INSTRUCTIONS TO FOLLOW:
Continue the investment treaty text after its last sentence, keeping its numbered article and clause style.

6.2 Notwithstanding Article 6.1 herein, a Contracting Party may prevent a transfer through the equitable, non-discriminatory and good faith application of its laws in the following cases:

(a) bankruptcy, insolvency or the protection of the rights of creditors;

(b) issuing, trading, or dealing in securities;

(c) criminal or administrative violations;

(d) reports of transfers of currency or other monetary instruments; or

(e) ensuring the satisfaction of judgments in judicial proceedings.

6.3 In case of a serious balance of payments difficulty or of a threat thereof, a Contracting Party may temporarily restrict transfers provided that such a Contracting Party implements measures or a programme in accordance with the Articles of Agreement of the International Monetary Fund and that do not exceed those necessary to deal with the circumstances Described in this paragraph. These restrictions should be imposed on an equitable, non-discriminatory and in a good faith basis, and be notified to the other Contracting Party.

Article 7. Exceptions

The provisions of this Agreement relating to treatment not less favourable than that accorded to the investors of either Contracting Party or of any third State shall not be construed so as to oblige one Contracting Party to extend to the investors of the other Contracting Party the benefit of any treatment, preference or privilege resulting from:

(a) any existing or future customs union, free trade area or regional cooperation organisation or similar international agreement to which either of the Contracting Parties is or may become a party; or

(b) any international agreement or arrangement, or any domestic legislation, relating wholly or mainly to taxation.

Article 8. Scope of Application

The present Agreement shall apply to investments in the territory of one Contracting Party, made in accordance with its national laws and regulations, by investors of the other Contracting Party, whether prior to or after the entry into force of this Agreement. However, the Agreement shall not apply to disputes that have arisen before its entry into force.

Article 9. Settlement of Disputes between a Contracting Party and an Investor of the other Contracting Party

9.1 For the purpose of solving disputes with respect to investments between a Contracting Party and an investor of the other Contracting Party, consultations will take place between the parties concerned with a view to solving the case, as far as possible, amicably.

9.2 If these consultations do not result in a solution within three months from the date of request for settlement, the investor may submit the dispute, at his choice, for settlement to:

(a) the competent court of the Contracting Party in the territory of which the investment has been made; or

(b) the International Centre for Settlement of Investment Disputes (ICSID) provided for by the Convention on the Settlement of Investment Disputes between States and Nationals of the other States, done at Washington, on March 18, 1965; or

(c) an ad-hoc arbitral tribunal, which, unless otherwise agreed upon by the parties to the dispute, shall be. established under the arbitration rules of the United Nations Commission on International Trade Law (UNCITRAL).

9.3 Each Contracting Party hereby consents to the submission of an investment dispute to international conciliation or arbitration [and that any arbitral award shall be final and binding upon the parties to the dispute.

DATA LISTING:
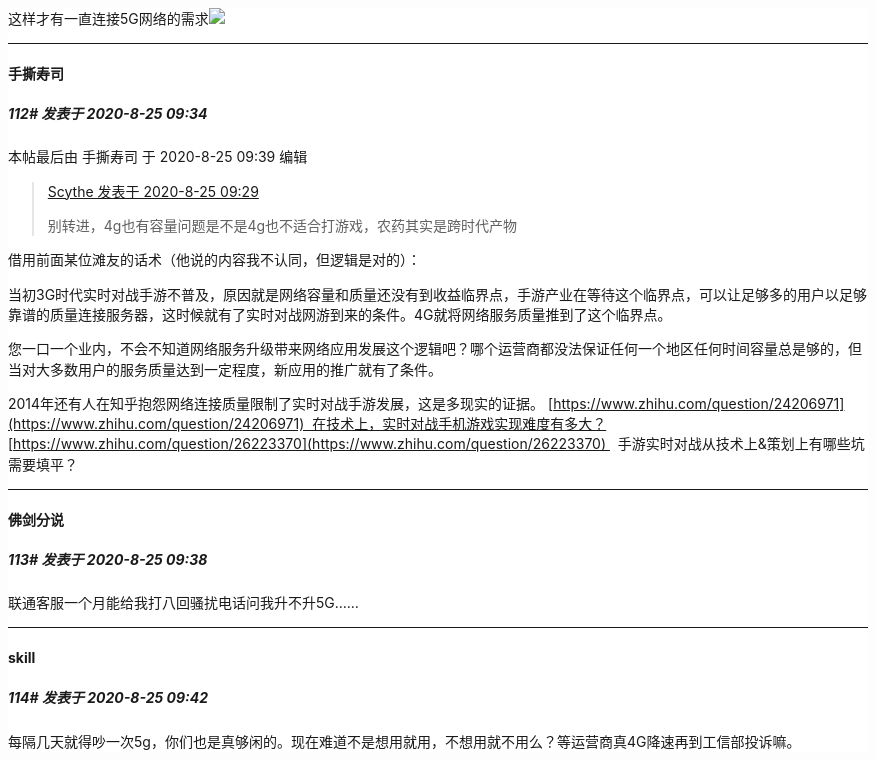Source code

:
这样才有一直连接5G网络的需求<img src="https://static.saraba1st.com/image/smiley/face2017/037.png" referrerpolicy="no-referrer">







-----

####  手撕寿司  
##### 112#       发表于 2020-8-25 09:34



 本帖最后由 手撕寿司 于 2020-8-25 09:39 编辑 
<blockquote><a href="httphttps://bbs.saraba1st.com/2b/forum.php?mod=redirect&amp;goto=findpost&amp;pid=48542512&amp;ptid=1956353" target="_blank">Scythe 发表于 2020-8-25 09:29</a>

别转进，4g也有容量问题是不是4g也不适合打游戏，农药其实是跨时代产物</blockquote>
借用前面某位滩友的话术（他说的内容我不认同，但逻辑是对的）：

当初3G时代实时对战手游不普及，原因就是网络容量和质量还没有到收益临界点，手游产业在等待这个临界点，可以让足够多的用户以足够靠谱的质量连接服务器，这时候就有了实时对战网游到来的条件。4G就将网络服务质量推到了这个临界点。

您一口一个业内，不会不知道网络服务升级带来网络应用发展这个逻辑吧？哪个运营商都没法保证任何一个地区任何时间容量总是够的，但当对大多数用户的服务质量达到一定程度，新应用的推广就有了条件。


2014年还有人在知乎抱怨网络连接质量限制了实时对战手游发展，这是多现实的证据。
[https://www.zhihu.com/question/24206971](https://www.zhihu.com/question/24206971)  在技术上，实时对战手机游戏实现难度有多大？
[https://www.zhihu.com/question/26223370](https://www.zhihu.com/question/26223370)   手游实时对战从技术上&amp;策划上有哪些坑需要填平？








-----

####  佛剑分说  
##### 113#       发表于 2020-8-25 09:38




联通客服一个月能给我打八回骚扰电话问我升不升5G……







-----

####  skill  
##### 114#       发表于 2020-8-25 09:42




每隔几天就得吵一次5g，你们也是真够闲的。现在难道不是想用就用，不想用就不用么？等运营商真4G降速再到工信部投诉嘛。
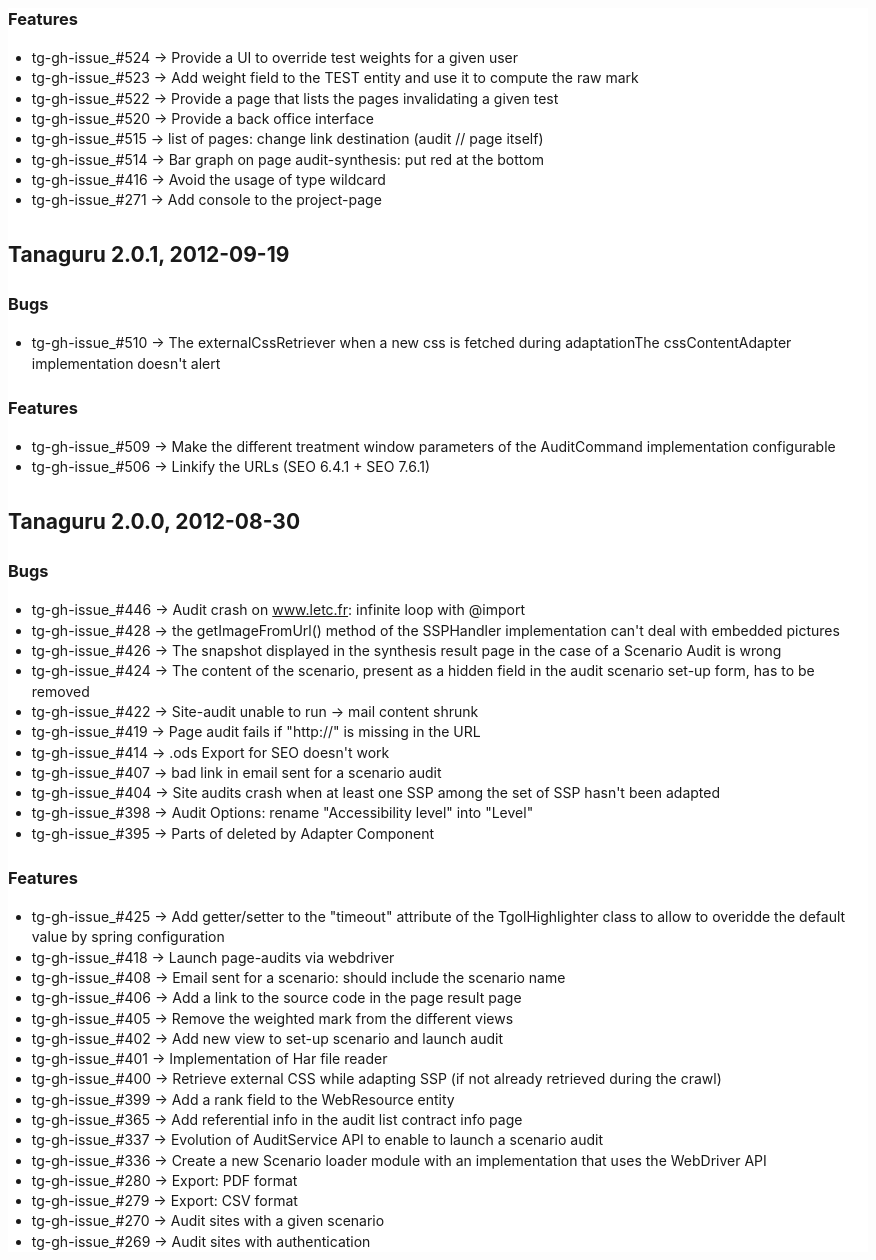 ### Features
- tg-gh-issue_#524 -> Provide a UI to override test weights for a given user  
- tg-gh-issue_#523 -> Add weight field to the TEST entity and use it to compute the raw mark  
- tg-gh-issue_#522 -> Provide a page that lists the pages invalidating a given test  
- tg-gh-issue_#520 -> Provide a back office interface  
- tg-gh-issue_#515 -> list of pages: change link destination (audit // page itself)  
- tg-gh-issue_#514 -> Bar graph on page audit-synthesis: put red at the bottom  
- tg-gh-issue_#416 -> Avoid the usage of type wildcard  
- tg-gh-issue_#271 -> Add console to the project-page  


Tanaguru 2.0.1, 2012-09-19
--------------------------
### Bugs
- tg-gh-issue_#510 -> The externalCssRetriever when a new css is fetched during adaptationThe cssContentAdapter implementation doesn't alert 

### Features
- tg-gh-issue_#509 ->	Make the different treatment window parameters of the AuditCommand implementation configurable 
- tg-gh-issue_#506 -> Linkify the URLs (SEO 6.4.1 + SEO 7.6.1) 


Tanaguru 2.0.0, 2012-08-30
--------------------------
### Bugs
- tg-gh-issue_#446 -> Audit crash on www.letc.fr: infinite loop with @import 
- tg-gh-issue_#428 -> the getImageFromUrl() method of the SSPHandler implementation can't deal with embedded pictures 
- tg-gh-issue_#426 -> The snapshot displayed in the synthesis result page in the case of a Scenario Audit is wrong 
- tg-gh-issue_#424 -> The content of the scenario, present as a hidden field in the audit scenario set-up form, has to be removed 
- tg-gh-issue_#422 -> Site-audit unable to run -> mail content shrunk 
- tg-gh-issue_#419 -> Page audit fails if "http://" is missing in the URL 
- tg-gh-issue_#414 -> .ods Export for SEO doesn't work 
- tg-gh-issue_#407 -> bad link in email sent for a scenario audit 
- tg-gh-issue_#404 -> Site audits crash when at least one SSP among the set of SSP hasn't been adapted 
- tg-gh-issue_#398 -> Audit Options: rename "Accessibility level" into "Level" 
- tg-gh-issue_#395 -> Parts of <head> deleted by Adapter Component 

### Features
- tg-gh-issue_#425 -> Add getter/setter to the "timeout" attribute of the TgolHighlighter class to allow to overidde the default value by spring configuration 
- tg-gh-issue_#418 -> Launch page-audits via webdriver 
- tg-gh-issue_#408 -> Email sent for a scenario: should include the scenario name 
- tg-gh-issue_#406 -> Add a link to the source code in the page result page 
- tg-gh-issue_#405 -> Remove the weighted mark from the different views 
- tg-gh-issue_#402 -> Add new view to set-up scenario and launch audit 
- tg-gh-issue_#401 -> Implementation of Har file reader 
- tg-gh-issue_#400 -> Retrieve external CSS while adapting SSP (if not already retrieved during the crawl) 
- tg-gh-issue_#399 -> Add a rank field to the WebResource entity 
- tg-gh-issue_#365 -> Add referential info in the audit list contract info page 
- tg-gh-issue_#337 -> Evolution of AuditService API to enable to launch a scenario audit 
- tg-gh-issue_#336 -> Create a new Scenario loader module with an implementation that uses the WebDriver API 
- tg-gh-issue_#280 -> Export: PDF format 
- tg-gh-issue_#279 -> Export: CSV format  
- tg-gh-issue_#270 -> Audit sites with a given scenario 
- tg-gh-issue_#269 -> Audit sites with authentication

ANSWER AREA:
9. 4 The Contracting Party, which is a party to the dispute, shall, at no time whatsoever during the procedures involving, investments disputes, assert as a defence its sovereign immunity.

Article 10. Disputes between the Contracting Parties

10.1 Disputes between the Contracting Parties concerning the interpretation or application of this Agreement should, if possible, be settled through diplomatic channels.

10.2 If a dispute between the Contracting Parties cannot be settled through diplomatic channels, in three months after receiving writing notice, it shall upon the request of either Contracting Party' be submitted to an arbitral tribunal.

10.3 Such an arbitral shall be constituted for each individual case in the following way. Within two months of the receipt of the request for arbitration, each Contracting Party shall appoint one member of the tribunal. Those two members shall then select a national of a third State who on approval of the two Contracting Parties shall be appointed Chairman of the tribunal. The Chairman shall be appointed within two months from the date of appointment of the other two members.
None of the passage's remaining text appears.